The data:
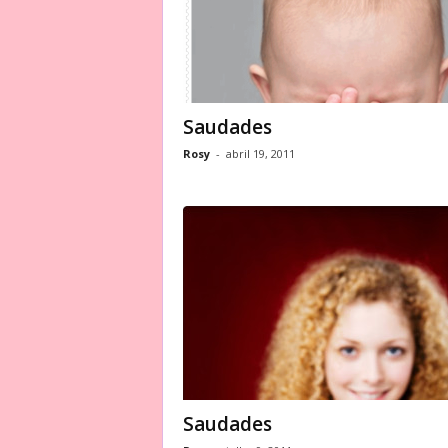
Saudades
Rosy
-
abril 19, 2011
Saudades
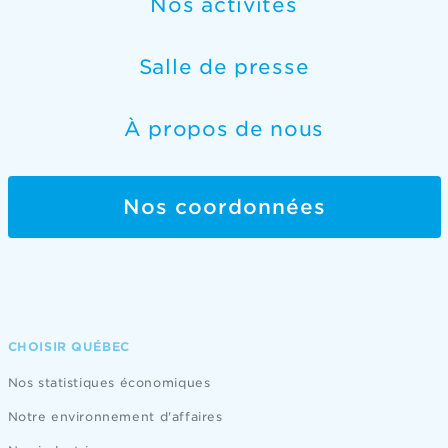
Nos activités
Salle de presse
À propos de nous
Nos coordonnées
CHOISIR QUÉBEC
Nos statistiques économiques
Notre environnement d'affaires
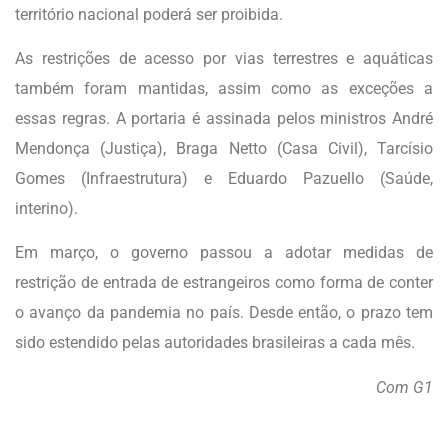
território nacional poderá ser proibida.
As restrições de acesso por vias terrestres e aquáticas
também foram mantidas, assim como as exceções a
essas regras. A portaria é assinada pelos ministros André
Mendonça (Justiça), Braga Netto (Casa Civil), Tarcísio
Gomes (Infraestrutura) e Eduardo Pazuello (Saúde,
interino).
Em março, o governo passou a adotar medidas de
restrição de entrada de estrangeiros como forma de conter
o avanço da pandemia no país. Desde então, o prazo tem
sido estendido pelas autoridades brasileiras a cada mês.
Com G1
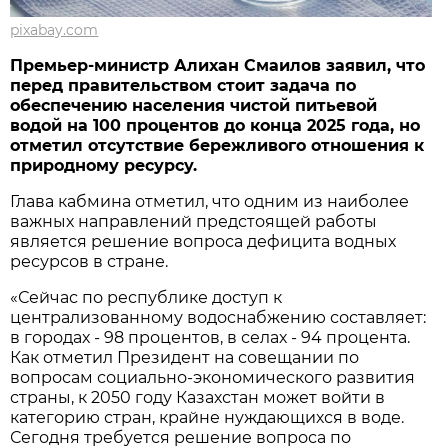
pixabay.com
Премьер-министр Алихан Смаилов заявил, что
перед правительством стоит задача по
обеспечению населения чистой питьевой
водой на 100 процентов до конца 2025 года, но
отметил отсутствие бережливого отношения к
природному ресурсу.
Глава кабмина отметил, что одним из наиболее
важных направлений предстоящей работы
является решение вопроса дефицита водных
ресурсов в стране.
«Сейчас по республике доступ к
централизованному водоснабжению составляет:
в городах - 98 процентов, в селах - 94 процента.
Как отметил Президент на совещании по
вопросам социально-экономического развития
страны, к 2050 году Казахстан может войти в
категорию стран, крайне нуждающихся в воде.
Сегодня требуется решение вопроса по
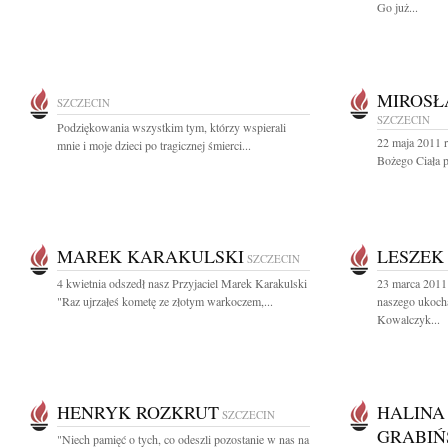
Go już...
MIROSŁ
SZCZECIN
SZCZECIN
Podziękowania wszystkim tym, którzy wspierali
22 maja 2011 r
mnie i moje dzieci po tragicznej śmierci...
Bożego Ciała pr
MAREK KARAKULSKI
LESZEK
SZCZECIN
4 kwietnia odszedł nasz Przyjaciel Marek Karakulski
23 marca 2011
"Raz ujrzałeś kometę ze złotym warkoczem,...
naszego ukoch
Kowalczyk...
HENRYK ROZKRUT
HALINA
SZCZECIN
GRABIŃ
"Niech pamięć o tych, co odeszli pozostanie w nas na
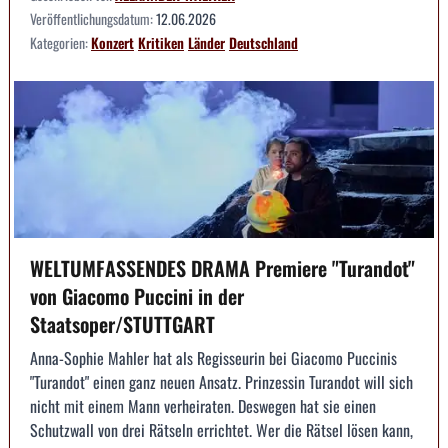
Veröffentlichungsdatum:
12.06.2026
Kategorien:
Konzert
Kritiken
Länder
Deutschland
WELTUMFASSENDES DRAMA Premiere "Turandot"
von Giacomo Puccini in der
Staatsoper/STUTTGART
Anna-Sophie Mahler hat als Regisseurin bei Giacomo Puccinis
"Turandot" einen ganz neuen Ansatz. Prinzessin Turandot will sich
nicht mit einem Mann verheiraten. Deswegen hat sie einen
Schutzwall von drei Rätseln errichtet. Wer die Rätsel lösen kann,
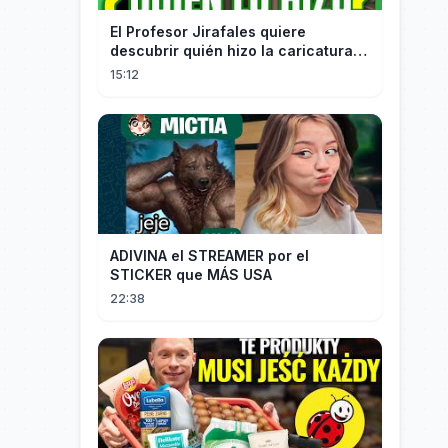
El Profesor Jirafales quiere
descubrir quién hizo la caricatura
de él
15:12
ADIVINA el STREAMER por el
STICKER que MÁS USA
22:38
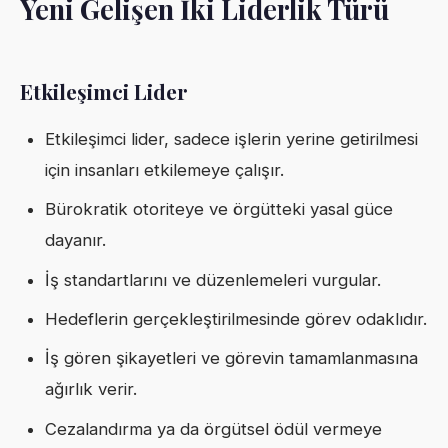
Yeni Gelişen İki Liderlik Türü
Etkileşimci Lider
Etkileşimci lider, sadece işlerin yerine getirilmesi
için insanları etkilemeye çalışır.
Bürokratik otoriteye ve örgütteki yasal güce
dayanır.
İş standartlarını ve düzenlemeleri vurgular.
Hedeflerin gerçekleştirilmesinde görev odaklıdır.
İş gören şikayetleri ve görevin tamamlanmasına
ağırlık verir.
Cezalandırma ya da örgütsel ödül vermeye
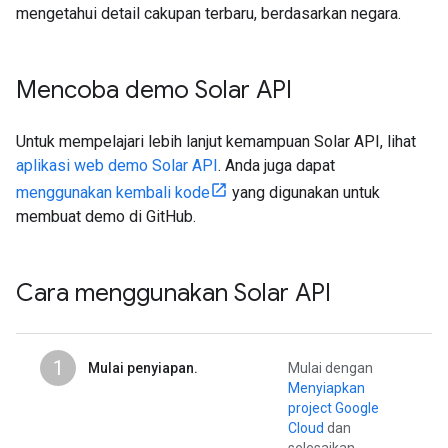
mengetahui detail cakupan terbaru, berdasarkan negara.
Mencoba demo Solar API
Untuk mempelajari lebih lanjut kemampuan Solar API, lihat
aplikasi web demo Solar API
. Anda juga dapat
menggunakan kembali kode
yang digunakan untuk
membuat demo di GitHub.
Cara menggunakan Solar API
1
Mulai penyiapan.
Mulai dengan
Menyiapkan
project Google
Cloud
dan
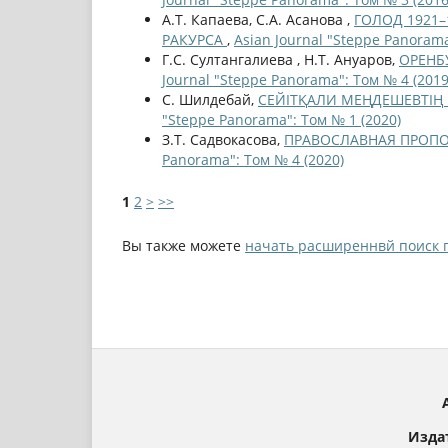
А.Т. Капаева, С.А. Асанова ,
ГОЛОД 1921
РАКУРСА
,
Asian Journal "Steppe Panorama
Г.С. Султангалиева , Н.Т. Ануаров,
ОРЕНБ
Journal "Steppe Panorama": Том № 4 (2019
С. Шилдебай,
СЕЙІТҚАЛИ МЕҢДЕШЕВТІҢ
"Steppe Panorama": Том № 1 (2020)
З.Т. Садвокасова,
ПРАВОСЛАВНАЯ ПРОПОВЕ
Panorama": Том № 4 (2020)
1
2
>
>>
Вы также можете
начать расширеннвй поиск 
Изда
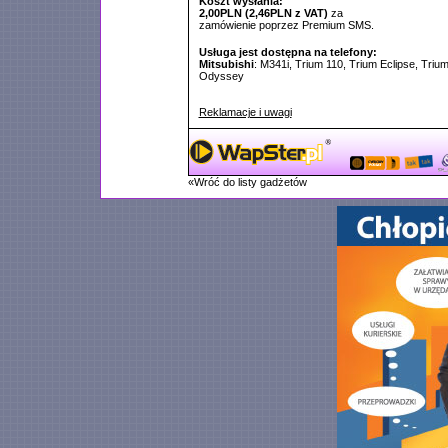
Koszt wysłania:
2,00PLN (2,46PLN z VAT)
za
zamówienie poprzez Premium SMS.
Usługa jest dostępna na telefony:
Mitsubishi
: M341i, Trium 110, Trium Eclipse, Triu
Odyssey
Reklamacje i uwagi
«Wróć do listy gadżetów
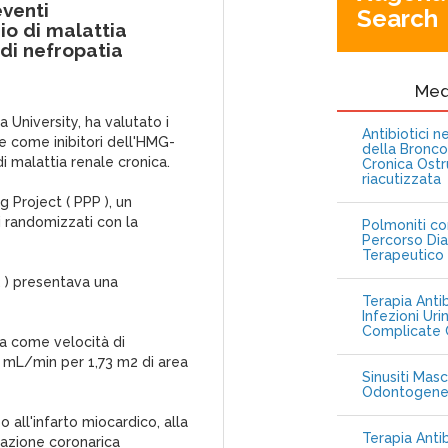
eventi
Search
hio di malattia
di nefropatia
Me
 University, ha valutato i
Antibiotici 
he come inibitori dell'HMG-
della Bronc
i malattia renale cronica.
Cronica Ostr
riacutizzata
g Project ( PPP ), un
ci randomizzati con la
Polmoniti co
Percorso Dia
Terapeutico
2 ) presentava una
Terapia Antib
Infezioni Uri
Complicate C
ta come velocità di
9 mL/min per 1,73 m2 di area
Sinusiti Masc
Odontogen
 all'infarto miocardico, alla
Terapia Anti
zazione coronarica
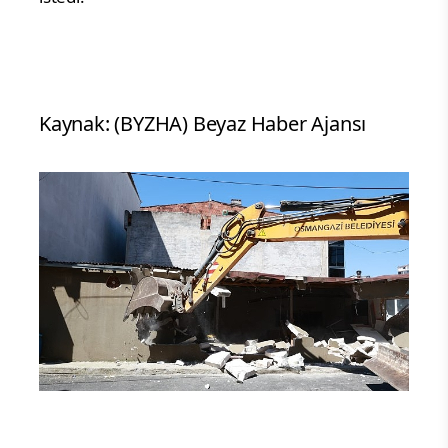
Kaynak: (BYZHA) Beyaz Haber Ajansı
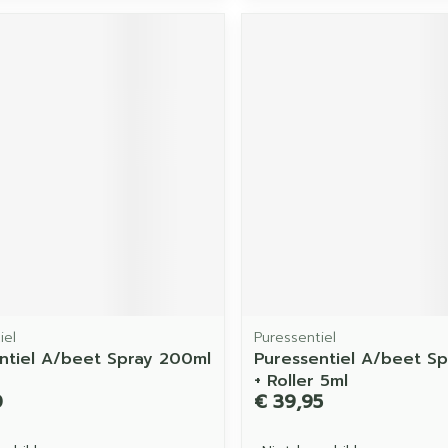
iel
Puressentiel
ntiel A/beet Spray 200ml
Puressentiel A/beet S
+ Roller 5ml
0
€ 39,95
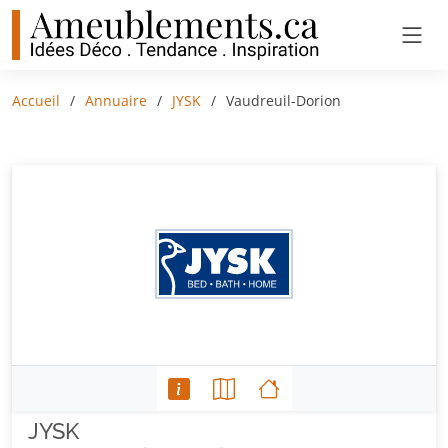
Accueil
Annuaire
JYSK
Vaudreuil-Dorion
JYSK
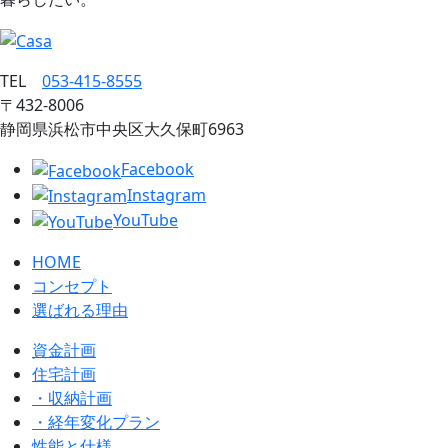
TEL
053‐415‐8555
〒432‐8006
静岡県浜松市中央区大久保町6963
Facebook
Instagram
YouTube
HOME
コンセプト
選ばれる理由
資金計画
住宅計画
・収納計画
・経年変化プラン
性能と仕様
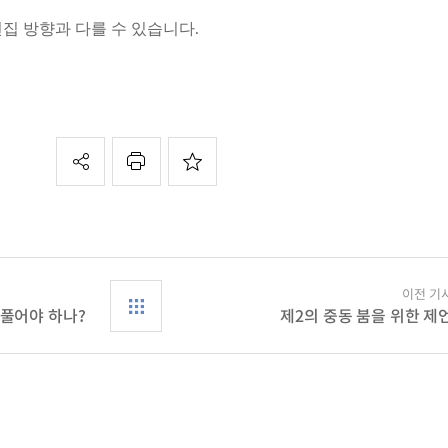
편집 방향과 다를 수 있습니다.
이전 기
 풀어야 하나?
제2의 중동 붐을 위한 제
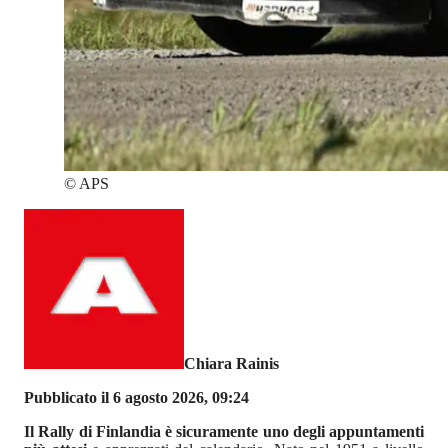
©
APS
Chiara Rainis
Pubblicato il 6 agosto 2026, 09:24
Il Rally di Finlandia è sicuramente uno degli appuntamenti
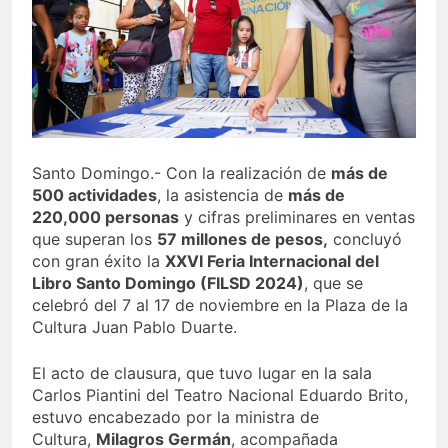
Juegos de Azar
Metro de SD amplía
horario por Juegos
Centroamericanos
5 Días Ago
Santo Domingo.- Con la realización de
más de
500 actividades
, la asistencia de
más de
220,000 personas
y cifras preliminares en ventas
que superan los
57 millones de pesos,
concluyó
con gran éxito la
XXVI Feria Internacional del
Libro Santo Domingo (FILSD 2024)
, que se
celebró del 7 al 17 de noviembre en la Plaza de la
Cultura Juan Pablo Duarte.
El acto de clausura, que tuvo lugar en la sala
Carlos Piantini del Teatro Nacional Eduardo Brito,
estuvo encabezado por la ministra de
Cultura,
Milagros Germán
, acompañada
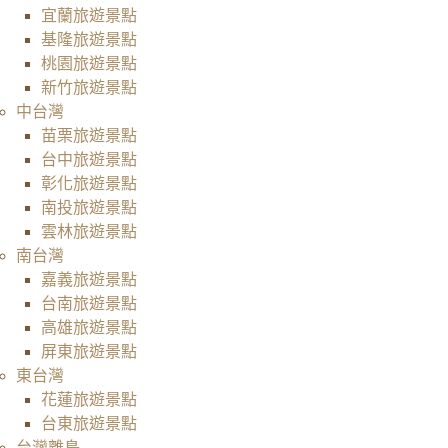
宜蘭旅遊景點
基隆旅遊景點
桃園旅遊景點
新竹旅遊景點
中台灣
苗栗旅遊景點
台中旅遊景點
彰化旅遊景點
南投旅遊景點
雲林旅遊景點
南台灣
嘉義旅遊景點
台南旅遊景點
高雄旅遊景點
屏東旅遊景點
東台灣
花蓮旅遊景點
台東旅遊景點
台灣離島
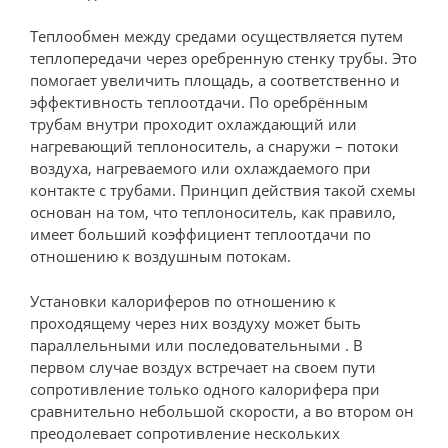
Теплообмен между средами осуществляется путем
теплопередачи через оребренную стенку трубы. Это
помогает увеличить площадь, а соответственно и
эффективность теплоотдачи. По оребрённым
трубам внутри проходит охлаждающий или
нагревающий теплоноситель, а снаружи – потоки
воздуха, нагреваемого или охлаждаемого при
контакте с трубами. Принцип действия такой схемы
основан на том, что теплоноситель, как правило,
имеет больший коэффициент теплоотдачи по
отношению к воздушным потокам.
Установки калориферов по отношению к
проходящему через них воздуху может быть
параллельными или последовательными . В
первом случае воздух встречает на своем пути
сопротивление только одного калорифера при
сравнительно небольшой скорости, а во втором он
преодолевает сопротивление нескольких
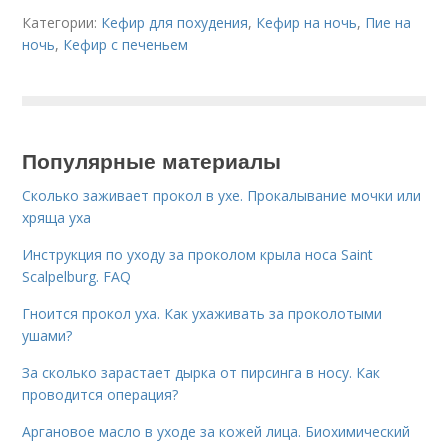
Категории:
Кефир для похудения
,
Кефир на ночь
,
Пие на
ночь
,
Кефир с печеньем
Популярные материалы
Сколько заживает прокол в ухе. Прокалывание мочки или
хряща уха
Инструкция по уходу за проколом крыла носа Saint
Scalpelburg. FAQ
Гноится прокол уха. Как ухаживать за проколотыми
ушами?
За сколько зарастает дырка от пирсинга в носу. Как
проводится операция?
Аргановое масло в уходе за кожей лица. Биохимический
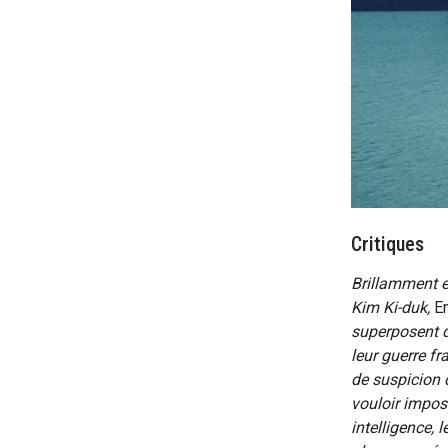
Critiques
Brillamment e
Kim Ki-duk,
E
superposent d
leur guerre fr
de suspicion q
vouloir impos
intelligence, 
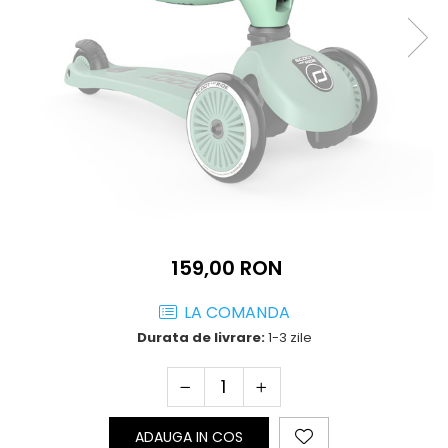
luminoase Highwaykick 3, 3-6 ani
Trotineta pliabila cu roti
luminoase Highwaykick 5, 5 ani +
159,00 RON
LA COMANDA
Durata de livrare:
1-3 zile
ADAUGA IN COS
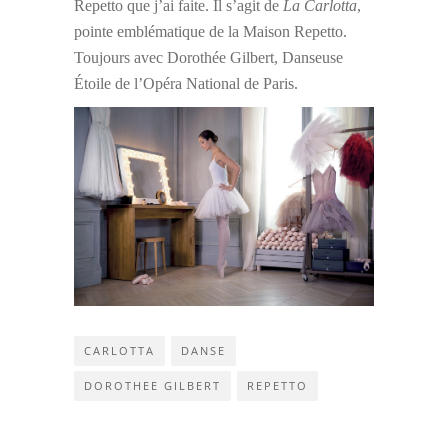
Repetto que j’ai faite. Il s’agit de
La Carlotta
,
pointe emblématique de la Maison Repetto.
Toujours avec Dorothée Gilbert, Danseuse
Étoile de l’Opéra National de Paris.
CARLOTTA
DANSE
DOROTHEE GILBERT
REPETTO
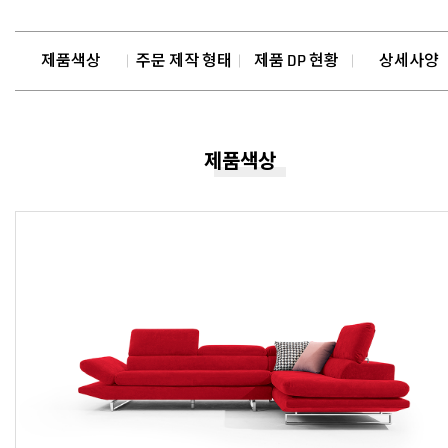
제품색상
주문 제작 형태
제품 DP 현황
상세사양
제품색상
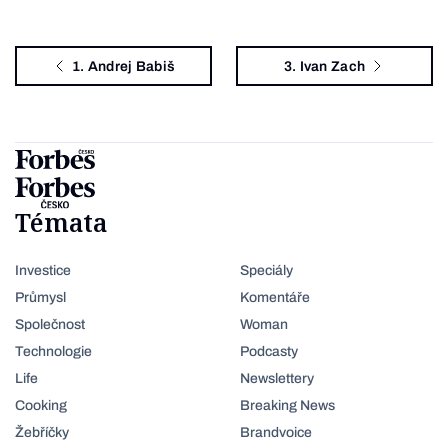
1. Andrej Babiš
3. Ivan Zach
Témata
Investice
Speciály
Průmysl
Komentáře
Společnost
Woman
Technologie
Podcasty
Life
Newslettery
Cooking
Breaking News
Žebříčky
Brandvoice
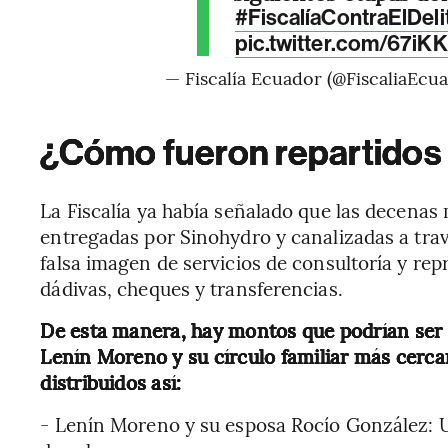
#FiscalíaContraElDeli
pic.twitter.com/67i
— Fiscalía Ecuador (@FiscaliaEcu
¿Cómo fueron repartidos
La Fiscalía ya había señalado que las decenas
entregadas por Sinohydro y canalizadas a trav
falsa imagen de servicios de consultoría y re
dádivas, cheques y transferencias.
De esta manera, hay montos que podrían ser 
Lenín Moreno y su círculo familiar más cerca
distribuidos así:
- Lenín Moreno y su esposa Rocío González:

Try it: Go back to the listing above. Copy word for word the lines from the one with "водой на 100 процентов до конца 2025 года, но" through the one with "республике доступ к", and nothing more.

Problem solution:
водой на 100 процентов до конца 2025 года, но
отметил отсутствие бережливого отношения к
природному ресурсу.
Глава кабмина отметил, что одним из наиболее
важных направлений предстоящей работы
является решение вопроса дефицита водных
ресурсов в стране.
«Сейчас по республике доступ к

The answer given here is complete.